Top of Supplied material

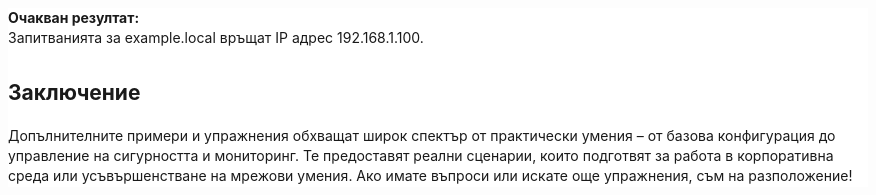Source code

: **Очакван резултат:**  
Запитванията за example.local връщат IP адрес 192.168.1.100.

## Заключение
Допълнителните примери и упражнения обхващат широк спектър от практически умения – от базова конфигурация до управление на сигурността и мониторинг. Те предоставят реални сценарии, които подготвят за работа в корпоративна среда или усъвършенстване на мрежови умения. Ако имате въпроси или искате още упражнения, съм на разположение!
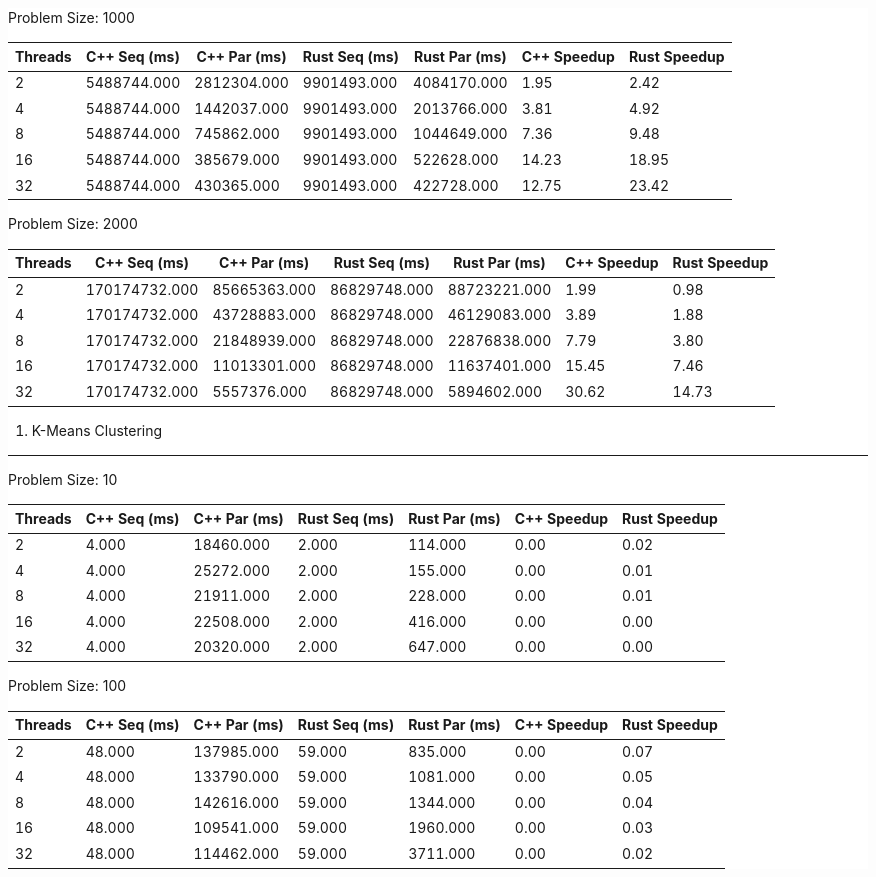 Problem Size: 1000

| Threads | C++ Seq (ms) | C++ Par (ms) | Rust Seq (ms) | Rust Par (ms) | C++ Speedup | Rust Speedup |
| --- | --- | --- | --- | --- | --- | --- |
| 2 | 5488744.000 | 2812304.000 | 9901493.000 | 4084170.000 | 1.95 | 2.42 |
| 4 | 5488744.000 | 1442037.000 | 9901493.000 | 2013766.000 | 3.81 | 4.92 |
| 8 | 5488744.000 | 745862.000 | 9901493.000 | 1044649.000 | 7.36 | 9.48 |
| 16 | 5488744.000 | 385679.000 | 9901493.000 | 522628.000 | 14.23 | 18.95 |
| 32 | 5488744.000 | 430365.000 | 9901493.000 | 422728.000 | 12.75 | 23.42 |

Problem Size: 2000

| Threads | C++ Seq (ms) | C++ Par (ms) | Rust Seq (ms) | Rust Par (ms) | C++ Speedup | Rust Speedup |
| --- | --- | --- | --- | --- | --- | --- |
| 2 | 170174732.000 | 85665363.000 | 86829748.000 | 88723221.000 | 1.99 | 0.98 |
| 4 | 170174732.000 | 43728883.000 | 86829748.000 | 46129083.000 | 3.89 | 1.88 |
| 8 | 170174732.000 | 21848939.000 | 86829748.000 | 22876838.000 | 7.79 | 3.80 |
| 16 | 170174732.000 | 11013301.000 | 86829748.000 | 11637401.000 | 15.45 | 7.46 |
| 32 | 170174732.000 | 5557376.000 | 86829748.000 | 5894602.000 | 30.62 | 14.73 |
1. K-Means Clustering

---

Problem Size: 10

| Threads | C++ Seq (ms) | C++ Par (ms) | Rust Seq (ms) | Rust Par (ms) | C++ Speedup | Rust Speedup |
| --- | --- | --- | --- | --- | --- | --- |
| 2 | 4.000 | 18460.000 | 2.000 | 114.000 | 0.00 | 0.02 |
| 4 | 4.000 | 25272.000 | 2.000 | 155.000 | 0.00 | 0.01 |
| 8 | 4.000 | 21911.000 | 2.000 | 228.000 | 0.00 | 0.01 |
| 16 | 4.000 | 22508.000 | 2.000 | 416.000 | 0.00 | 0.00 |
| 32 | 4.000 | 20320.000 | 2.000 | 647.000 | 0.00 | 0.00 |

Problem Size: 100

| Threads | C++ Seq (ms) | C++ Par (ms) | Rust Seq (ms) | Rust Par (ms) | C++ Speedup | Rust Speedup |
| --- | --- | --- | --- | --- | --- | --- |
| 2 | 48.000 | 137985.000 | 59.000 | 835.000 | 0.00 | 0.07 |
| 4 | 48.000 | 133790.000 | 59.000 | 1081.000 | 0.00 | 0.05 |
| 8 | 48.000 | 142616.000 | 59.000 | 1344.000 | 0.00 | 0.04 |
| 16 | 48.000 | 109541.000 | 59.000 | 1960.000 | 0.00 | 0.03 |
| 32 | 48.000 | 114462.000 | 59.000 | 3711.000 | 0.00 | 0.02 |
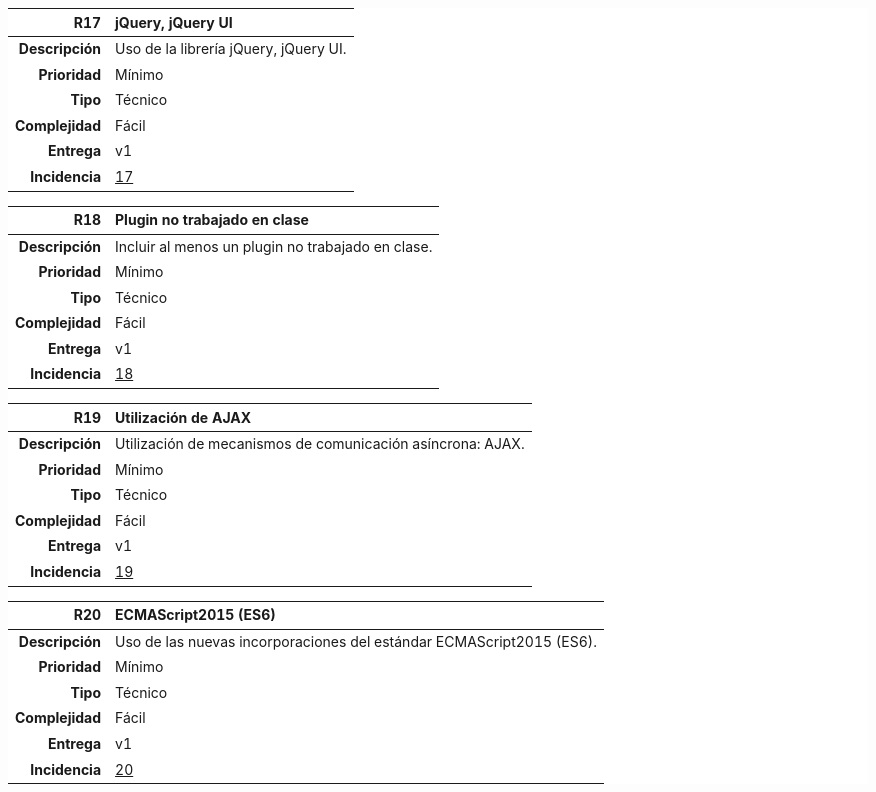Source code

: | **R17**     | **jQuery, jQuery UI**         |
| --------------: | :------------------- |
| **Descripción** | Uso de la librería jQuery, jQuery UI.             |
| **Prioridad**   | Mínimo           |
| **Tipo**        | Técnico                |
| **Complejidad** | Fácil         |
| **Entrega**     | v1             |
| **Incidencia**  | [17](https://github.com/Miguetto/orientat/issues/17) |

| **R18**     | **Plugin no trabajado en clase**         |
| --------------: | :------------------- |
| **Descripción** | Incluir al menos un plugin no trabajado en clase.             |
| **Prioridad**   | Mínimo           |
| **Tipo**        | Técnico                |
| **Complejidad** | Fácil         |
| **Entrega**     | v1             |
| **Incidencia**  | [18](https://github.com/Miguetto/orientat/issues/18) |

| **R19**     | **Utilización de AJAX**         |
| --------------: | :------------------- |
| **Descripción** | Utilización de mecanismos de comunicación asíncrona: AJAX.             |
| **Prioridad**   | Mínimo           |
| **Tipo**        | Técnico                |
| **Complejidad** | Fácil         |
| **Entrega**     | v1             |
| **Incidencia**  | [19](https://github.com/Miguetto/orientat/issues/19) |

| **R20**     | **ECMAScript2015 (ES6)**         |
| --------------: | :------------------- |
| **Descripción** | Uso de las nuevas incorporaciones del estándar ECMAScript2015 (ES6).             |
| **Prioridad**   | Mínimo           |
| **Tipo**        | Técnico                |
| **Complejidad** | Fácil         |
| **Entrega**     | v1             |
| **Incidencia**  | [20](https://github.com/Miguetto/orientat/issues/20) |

Bottom of Supplied material

Print each line of the material above that contains the string "Utilización". Matching is case-sensitive.

| **R19**     | **Utilización de AJAX**         |
| **Descripción** | Utilización de mecanismos de comunicación asíncrona: AJAX.             |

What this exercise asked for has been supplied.